- **Work order**
Repeat the entire listing exactly as written.

- **Working data**
= = =

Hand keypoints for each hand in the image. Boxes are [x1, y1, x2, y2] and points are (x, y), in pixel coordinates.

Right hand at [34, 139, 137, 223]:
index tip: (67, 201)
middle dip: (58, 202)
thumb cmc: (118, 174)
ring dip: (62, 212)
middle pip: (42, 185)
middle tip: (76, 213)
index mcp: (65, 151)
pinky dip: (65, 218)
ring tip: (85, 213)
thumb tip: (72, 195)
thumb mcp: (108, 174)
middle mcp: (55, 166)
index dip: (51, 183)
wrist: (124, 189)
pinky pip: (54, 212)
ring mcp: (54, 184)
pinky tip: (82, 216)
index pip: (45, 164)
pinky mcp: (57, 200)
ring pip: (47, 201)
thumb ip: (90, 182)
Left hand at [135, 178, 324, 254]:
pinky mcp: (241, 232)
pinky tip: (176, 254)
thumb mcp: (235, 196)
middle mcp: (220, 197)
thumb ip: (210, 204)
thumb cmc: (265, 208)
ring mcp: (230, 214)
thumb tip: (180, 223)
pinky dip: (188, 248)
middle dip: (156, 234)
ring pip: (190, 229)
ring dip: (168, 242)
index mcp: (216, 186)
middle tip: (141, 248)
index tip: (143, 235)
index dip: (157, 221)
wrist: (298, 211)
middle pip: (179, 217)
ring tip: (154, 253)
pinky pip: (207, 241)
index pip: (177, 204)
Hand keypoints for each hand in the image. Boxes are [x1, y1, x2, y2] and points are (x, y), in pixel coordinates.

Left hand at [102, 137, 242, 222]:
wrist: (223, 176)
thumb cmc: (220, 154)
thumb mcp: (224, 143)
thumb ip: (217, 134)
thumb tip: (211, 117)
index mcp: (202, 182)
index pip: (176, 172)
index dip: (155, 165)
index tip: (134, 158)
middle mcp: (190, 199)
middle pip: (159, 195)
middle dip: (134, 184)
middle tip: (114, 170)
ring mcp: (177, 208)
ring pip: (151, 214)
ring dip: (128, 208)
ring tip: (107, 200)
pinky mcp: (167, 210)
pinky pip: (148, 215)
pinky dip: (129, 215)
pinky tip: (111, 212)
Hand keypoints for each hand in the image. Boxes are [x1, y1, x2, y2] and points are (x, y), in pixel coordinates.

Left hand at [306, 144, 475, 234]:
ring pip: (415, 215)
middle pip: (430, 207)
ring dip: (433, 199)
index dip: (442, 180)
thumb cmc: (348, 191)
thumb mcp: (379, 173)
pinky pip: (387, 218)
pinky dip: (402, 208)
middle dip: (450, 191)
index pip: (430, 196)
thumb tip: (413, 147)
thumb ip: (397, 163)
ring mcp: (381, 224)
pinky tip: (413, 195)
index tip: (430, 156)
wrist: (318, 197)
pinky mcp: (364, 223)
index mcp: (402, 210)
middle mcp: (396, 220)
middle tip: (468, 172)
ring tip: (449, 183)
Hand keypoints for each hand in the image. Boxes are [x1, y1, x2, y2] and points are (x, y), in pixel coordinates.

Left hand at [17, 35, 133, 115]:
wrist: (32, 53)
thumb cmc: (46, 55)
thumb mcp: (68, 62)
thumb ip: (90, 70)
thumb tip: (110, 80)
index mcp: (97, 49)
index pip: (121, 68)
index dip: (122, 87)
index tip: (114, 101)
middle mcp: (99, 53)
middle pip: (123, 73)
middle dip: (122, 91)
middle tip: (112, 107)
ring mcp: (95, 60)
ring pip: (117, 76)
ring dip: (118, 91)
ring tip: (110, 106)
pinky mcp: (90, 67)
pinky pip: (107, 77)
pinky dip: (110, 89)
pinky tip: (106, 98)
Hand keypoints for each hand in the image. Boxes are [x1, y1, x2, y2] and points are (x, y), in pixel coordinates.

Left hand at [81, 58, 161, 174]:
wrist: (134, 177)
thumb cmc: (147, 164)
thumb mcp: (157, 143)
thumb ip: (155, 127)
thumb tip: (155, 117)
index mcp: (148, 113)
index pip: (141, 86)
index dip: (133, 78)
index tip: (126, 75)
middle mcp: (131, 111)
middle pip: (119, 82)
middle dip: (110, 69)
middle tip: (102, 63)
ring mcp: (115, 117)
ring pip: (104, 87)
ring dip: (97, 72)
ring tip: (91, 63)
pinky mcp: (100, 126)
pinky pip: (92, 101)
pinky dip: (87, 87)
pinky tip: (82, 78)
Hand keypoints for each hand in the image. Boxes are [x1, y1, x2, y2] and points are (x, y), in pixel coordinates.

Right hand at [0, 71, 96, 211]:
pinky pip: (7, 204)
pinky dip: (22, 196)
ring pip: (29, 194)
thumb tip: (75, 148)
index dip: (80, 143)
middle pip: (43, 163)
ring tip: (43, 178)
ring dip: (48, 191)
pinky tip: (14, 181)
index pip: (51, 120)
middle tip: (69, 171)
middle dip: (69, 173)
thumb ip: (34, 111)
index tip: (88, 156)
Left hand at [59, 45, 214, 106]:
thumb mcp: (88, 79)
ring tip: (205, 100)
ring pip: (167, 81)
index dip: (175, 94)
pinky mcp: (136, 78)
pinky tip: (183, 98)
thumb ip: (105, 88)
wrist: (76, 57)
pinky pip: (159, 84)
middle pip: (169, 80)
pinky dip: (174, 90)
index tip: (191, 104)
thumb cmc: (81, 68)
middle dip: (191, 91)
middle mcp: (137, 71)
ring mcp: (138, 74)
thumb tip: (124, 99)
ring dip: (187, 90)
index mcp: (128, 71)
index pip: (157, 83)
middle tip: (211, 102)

= = =

- **Finished task**
Hand keypoints for each hand in the image. Boxes are [x1, y1, x2, y2] and points are (x, y), in pixel coordinates.

Right hand at [34, 139, 137, 223]:
index tip: (67, 201)
middle dip: (58, 202)
thumb cmc: (118, 174)
ring dip: (62, 212)
middle pip: (42, 185)
middle tip: (76, 213)
index mcp: (65, 151)
pinky dip: (65, 218)
ring tip: (85, 213)
thumb tip: (72, 195)
thumb mcp: (108, 174)
middle mcp: (55, 166)
index dip: (51, 183)
wrist: (124, 189)
pinky pip: (54, 212)
ring mcp: (54, 184)
pinky tip: (82, 216)
index pip: (45, 164)
pinky mcp: (57, 200)
ring pip: (47, 201)
thumb ip: (90, 182)
Left hand at [135, 178, 324, 254]:
pinky mcp: (241, 232)
pinky tip: (176, 254)
thumb mcp: (235, 196)
middle mcp: (220, 197)
thumb ip: (210, 204)
thumb cmc: (265, 208)
ring mcp: (230, 214)
thumb tip: (180, 223)
pinky dip: (188, 248)
middle dip: (156, 234)
ring pip: (190, 229)
ring dip: (168, 242)
index mcp: (216, 186)
middle tip: (141, 248)
index tip: (143, 235)
index dip: (157, 221)
wrist: (298, 211)
middle pip: (179, 217)
ring tip: (154, 253)
pinky pip: (207, 241)
index pip: (177, 204)
Hand keypoints for each hand in the image. Boxes are [x1, y1, x2, y2] and points are (x, y), in pixel coordinates.

Left hand at [102, 137, 242, 222]:
wrist: (223, 176)
thumb cmc: (220, 154)
thumb mcp: (224, 143)
thumb ip: (217, 134)
thumb tip: (211, 117)
index mcp: (202, 182)
index pip: (176, 172)
index dip: (155, 165)
index tip: (134, 158)
middle mcp: (190, 199)
middle pip: (159, 195)
middle dip: (134, 184)
middle tip: (114, 170)
ring mcp: (177, 208)
ring pip: (151, 214)
ring dip: (128, 208)
ring tip: (107, 200)
pinky mcp: (167, 210)
pinky pip: (148, 215)
pinky dip: (129, 215)
pinky tip: (111, 212)
Hand keypoints for each hand in the image. Boxes are [x1, y1, x2, y2] and points are (x, y), in pixel coordinates.

Left hand at [306, 144, 475, 234]:
ring pip: (415, 215)
middle pip: (430, 207)
ring dip: (433, 199)
index dip: (442, 180)
thumb cmc: (348, 191)
thumb mcp: (379, 173)
pinky pip: (387, 218)
pinky dip: (402, 208)
middle dip: (450, 191)
index pip: (430, 196)
thumb tip: (413, 147)
thumb ip: (397, 163)
ring mcp: (381, 224)
pinky tip: (413, 195)
index tip: (430, 156)
wrist: (318, 197)
pinky mcp: (364, 223)
index mcp: (402, 210)
middle mcp: (396, 220)
middle tip: (468, 172)
ring tip: (449, 183)
Hand keypoints for each hand in the image. Boxes are [x1, y1, x2, y2] and points are (x, y), in pixel coordinates.

Left hand at [17, 35, 133, 115]:
wrist: (32, 53)
thumb cmc: (46, 55)
thumb mcp: (68, 62)
thumb ip: (90, 70)
thumb tip: (110, 80)
index mcp: (97, 49)
index pip: (121, 68)
index dip: (122, 87)
index tip: (114, 101)
middle mcp: (99, 53)
middle pip: (123, 73)
middle dip: (122, 91)
middle tip: (112, 107)
ring mcp: (95, 60)
ring pip: (117, 76)
ring dip: (118, 91)
ring tip: (110, 106)
pinky mcp: (90, 67)
pinky pip: (107, 77)
pinky dip: (110, 89)
pinky tip: (106, 98)
Hand keypoints for each hand in the image. Boxes are [x1, y1, x2, y2] and points are (x, y), in pixel coordinates.

Left hand at [81, 58, 161, 174]:
wrist: (134, 177)
thumb cmc: (147, 164)
thumb mcp: (157, 143)
thumb ip: (155, 127)
thumb tip: (155, 117)
index mcp: (148, 113)
index pip: (141, 86)
index dip: (133, 78)
index tip: (126, 75)
middle mcp: (131, 111)
middle pip: (119, 82)
middle dip: (110, 69)
middle tip: (102, 63)
ring mcp: (115, 117)
ring pip: (104, 87)
ring dip: (97, 72)
ring tip: (91, 63)
pinky mcp: (100, 126)
pinky pip: (92, 101)
pinky dip: (87, 87)
pinky tip: (82, 78)
Hand keypoints for each hand in the image. Boxes are [x1, y1, x2, y2] and points are (x, y), in pixel coordinates.

Right hand at [0, 71, 96, 211]:
pinky pip: (7, 204)
pinky dip: (22, 196)
ring pip: (29, 194)
thumb tip: (75, 148)
index dip: (80, 143)
middle pip: (43, 163)
ring tip: (43, 178)
ring dip: (48, 191)
pinky tip: (14, 181)
index pip: (51, 120)
middle tip: (69, 171)
middle dip: (69, 173)
thumb ip: (34, 111)
index tip: (88, 156)
Left hand at [59, 45, 214, 106]:
thumb mcp: (88, 79)
ring tip: (205, 100)
ring pip: (167, 81)
index dip: (175, 94)
pinky mcp: (136, 78)
pinky tip: (183, 98)
thumb ip: (105, 88)
wrist: (76, 57)
pinky pip: (159, 84)
middle pip: (169, 80)
pinky dip: (174, 90)
index tip: (191, 104)
thumb cmc: (81, 68)
middle dip: (191, 91)
middle mcp: (137, 71)
ring mcp: (138, 74)
thumb tip: (124, 99)
ring dip: (187, 90)
index mcp: (128, 71)
index pip: (157, 83)
middle tip: (211, 102)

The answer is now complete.